- _WORK TO COMPLETE_:
Look for the line containing "Rendered at 2000 by 1125 pixels." in the entries below, then print that line and all that follow it exactly.

[[ RECORDS SHOWN, beginning ]]

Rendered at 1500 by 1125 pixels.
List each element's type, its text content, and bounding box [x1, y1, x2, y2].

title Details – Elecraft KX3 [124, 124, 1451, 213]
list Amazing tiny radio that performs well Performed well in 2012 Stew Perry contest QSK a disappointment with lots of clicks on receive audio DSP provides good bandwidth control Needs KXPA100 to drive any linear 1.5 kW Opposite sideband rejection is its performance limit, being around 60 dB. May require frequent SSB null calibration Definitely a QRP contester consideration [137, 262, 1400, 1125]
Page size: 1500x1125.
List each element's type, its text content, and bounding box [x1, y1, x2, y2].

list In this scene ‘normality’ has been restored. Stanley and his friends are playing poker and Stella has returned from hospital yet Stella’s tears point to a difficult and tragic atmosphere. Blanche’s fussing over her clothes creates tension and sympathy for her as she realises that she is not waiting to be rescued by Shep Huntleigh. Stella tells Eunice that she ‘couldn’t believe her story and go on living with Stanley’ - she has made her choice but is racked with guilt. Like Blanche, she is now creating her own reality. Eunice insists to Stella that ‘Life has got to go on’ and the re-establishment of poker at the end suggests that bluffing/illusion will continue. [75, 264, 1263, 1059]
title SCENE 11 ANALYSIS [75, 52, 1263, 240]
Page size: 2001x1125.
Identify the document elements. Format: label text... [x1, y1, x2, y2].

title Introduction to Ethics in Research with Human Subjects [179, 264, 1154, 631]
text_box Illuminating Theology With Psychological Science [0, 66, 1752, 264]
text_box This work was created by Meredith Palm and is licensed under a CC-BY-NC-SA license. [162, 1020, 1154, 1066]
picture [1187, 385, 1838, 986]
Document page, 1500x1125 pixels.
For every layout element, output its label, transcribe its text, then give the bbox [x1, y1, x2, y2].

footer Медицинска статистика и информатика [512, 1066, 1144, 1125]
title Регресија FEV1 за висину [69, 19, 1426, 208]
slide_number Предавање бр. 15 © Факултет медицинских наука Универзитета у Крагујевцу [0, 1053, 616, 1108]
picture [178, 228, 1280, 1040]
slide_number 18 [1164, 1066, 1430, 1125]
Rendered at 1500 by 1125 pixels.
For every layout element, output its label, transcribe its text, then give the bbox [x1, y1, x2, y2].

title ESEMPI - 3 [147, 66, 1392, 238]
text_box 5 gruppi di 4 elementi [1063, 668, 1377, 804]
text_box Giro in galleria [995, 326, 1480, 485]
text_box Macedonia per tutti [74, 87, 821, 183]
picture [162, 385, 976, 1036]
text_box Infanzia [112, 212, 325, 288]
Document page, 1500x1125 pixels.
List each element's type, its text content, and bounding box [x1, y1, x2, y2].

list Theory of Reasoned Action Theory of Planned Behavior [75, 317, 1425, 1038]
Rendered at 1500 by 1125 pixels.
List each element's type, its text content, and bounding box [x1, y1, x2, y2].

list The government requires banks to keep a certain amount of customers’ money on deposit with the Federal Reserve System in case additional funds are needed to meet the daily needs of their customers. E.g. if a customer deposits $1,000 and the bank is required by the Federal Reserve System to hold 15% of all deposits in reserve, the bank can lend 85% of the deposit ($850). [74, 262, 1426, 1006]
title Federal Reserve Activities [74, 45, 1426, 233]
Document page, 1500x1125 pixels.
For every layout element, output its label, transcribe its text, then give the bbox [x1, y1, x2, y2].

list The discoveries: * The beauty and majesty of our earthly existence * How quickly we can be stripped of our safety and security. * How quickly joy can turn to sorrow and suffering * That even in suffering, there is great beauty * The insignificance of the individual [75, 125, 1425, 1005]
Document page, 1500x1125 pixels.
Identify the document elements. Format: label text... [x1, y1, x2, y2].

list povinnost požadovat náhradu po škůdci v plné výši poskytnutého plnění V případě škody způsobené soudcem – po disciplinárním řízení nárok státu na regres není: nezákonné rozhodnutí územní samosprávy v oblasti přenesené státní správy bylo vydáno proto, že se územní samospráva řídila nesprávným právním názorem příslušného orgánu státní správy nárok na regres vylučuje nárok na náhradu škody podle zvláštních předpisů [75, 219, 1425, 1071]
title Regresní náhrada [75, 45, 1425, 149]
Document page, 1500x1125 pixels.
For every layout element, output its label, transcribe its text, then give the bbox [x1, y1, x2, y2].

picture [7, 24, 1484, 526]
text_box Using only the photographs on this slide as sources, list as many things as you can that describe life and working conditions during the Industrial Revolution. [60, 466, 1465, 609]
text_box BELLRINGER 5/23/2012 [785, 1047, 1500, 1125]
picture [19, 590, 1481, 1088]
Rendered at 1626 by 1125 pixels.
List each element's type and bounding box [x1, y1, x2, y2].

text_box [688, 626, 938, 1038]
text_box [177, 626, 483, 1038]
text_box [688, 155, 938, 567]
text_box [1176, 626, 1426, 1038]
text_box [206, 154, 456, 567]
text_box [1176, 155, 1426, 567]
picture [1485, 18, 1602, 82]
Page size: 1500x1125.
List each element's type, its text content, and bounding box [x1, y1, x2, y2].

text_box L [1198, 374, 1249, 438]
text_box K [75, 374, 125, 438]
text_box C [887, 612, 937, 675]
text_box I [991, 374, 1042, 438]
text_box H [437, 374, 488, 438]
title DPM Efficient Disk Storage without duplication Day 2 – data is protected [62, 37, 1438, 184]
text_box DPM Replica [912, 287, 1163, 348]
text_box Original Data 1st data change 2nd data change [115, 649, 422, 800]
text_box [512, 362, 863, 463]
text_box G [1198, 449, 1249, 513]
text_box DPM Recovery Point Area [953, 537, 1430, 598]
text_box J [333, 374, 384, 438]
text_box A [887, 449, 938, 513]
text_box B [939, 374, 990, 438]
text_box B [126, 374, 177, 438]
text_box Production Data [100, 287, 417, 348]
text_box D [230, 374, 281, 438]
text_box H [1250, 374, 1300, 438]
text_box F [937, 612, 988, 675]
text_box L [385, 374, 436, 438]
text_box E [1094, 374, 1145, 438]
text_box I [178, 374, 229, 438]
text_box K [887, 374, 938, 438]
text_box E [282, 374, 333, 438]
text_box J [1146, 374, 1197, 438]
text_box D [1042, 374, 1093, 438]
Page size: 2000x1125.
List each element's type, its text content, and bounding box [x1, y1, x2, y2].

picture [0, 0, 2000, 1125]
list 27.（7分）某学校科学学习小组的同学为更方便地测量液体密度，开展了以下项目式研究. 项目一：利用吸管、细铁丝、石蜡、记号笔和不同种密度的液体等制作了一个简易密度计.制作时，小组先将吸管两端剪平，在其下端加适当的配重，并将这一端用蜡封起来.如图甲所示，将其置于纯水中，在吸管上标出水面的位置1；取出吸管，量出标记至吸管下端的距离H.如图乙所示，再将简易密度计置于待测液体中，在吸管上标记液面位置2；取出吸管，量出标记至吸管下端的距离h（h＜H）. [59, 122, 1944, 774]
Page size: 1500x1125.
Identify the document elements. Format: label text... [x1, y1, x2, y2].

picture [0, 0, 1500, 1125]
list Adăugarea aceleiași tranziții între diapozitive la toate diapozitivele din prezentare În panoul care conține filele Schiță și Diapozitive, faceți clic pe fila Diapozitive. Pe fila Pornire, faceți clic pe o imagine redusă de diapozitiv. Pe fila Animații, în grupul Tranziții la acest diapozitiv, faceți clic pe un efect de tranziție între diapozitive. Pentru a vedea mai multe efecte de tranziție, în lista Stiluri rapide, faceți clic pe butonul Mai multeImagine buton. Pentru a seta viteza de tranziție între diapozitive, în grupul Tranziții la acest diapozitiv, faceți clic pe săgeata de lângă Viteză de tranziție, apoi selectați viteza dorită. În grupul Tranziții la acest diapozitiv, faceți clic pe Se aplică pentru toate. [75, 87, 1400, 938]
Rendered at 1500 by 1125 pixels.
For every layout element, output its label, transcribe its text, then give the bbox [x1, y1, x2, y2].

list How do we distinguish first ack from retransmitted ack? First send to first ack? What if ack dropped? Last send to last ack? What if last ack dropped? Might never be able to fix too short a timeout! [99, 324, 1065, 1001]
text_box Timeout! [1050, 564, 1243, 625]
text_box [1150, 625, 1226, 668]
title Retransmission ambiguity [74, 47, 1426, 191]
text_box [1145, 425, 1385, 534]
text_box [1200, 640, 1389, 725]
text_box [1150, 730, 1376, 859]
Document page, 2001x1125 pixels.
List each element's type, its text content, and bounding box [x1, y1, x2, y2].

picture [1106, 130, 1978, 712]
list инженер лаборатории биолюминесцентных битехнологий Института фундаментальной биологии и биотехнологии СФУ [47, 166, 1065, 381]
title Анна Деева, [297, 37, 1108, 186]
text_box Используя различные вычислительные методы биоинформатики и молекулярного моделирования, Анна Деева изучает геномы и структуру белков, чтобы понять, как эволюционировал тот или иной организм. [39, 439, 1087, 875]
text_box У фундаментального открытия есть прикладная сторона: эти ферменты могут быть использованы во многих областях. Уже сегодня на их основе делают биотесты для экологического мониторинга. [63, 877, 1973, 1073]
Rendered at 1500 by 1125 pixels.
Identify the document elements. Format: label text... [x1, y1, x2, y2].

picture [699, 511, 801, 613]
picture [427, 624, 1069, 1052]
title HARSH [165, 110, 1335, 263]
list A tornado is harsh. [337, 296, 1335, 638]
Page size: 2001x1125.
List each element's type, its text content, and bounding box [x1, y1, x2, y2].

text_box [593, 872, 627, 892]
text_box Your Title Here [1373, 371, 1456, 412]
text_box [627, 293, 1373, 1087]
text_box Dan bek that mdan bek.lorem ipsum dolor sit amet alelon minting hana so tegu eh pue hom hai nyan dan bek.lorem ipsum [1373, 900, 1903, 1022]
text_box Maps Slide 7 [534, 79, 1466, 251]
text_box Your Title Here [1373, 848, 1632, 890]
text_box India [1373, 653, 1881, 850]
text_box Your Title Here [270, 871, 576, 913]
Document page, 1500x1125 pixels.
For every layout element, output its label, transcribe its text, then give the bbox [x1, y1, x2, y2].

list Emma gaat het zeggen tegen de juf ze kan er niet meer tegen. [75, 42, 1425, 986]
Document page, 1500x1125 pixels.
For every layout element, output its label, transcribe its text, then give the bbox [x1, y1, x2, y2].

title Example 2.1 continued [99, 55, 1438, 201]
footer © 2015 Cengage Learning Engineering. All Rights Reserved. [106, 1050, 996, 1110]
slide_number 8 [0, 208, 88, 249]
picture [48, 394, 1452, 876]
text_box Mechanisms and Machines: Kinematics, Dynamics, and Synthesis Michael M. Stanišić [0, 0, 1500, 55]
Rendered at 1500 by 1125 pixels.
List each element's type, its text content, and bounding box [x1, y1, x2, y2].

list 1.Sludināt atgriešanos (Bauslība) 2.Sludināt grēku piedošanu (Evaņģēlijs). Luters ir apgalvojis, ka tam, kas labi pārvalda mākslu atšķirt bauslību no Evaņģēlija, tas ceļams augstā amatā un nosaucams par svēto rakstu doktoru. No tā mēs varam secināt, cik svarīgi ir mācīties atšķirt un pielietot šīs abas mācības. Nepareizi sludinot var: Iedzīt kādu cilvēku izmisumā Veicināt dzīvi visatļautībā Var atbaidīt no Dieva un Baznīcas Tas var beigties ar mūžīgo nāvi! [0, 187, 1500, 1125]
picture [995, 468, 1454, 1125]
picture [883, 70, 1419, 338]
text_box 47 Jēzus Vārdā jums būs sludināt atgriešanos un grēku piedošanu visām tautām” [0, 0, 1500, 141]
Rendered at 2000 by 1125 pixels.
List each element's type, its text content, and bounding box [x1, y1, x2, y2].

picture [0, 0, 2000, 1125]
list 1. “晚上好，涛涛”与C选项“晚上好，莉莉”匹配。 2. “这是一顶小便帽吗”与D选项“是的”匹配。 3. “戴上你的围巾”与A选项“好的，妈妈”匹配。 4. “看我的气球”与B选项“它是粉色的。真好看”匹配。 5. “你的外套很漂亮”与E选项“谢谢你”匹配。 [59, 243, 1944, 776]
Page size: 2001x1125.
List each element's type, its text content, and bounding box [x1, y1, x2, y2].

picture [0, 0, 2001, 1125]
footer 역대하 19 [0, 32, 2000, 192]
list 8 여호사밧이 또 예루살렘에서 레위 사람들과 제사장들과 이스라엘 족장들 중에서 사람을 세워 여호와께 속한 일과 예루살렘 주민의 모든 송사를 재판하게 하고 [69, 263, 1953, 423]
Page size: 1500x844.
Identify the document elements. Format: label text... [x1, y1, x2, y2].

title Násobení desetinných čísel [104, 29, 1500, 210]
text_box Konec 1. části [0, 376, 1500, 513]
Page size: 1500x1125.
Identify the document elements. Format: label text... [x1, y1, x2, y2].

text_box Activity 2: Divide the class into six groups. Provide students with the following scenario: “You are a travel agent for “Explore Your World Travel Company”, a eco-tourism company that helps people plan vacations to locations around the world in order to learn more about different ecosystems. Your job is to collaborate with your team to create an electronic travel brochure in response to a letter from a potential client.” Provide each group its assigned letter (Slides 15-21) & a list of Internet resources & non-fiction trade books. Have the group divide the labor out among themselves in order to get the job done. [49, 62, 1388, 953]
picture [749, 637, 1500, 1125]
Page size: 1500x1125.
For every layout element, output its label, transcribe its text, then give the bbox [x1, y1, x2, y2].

[[ RECORDS SHOWN, end ]]

- _SOLUTION TO THE EXERCISE_:
Rendered at 2000 by 1125 pixels.
List each element's type, its text content, and bounding box [x1, y1, x2, y2].

picture [0, 0, 2000, 1125]
list 1. “晚上好，涛涛”与C选项“晚上好，莉莉”匹配。 2. “这是一顶小便帽吗”与D选项“是的”匹配。 3. “戴上你的围巾”与A选项“好的，妈妈”匹配。 4. “看我的气球”与B选项“它是粉色的。真好看”匹配。 5. “你的外套很漂亮”与E选项“谢谢你”匹配。 [59, 243, 1944, 776]
Page size: 2001x1125.
List each element's type, its text content, and bounding box [x1, y1, x2, y2].

picture [0, 0, 2001, 1125]
footer 역대하 19 [0, 32, 2000, 192]
list 8 여호사밧이 또 예루살렘에서 레위 사람들과 제사장들과 이스라엘 족장들 중에서 사람을 세워 여호와께 속한 일과 예루살렘 주민의 모든 송사를 재판하게 하고 [69, 263, 1953, 423]
Page size: 1500x844.
Identify the document elements. Format: label text... [x1, y1, x2, y2].

title Násobení desetinných čísel [104, 29, 1500, 210]
text_box Konec 1. části [0, 376, 1500, 513]
Page size: 1500x1125.
Identify the document elements. Format: label text... [x1, y1, x2, y2].

text_box Activity 2: Divide the class into six groups. Provide students with the following scenario: “You are a travel agent for “Explore Your World Travel Company”, a eco-tourism company that helps people plan vacations to locations around the world in order to learn more about different ecosystems. Your job is to collaborate with your team to create an electronic travel brochure in response to a letter from a potential client.” Provide each group its assigned letter (Slides 15-21) & a list of Internet resources & non-fiction trade books. Have the group divide the labor out among themselves in order to get the job done. [49, 62, 1388, 953]
picture [749, 637, 1500, 1125]
Page size: 1500x1125.
For every layout element, output its label, transcribe its text, then give the bbox [x1, y1, x2, y2].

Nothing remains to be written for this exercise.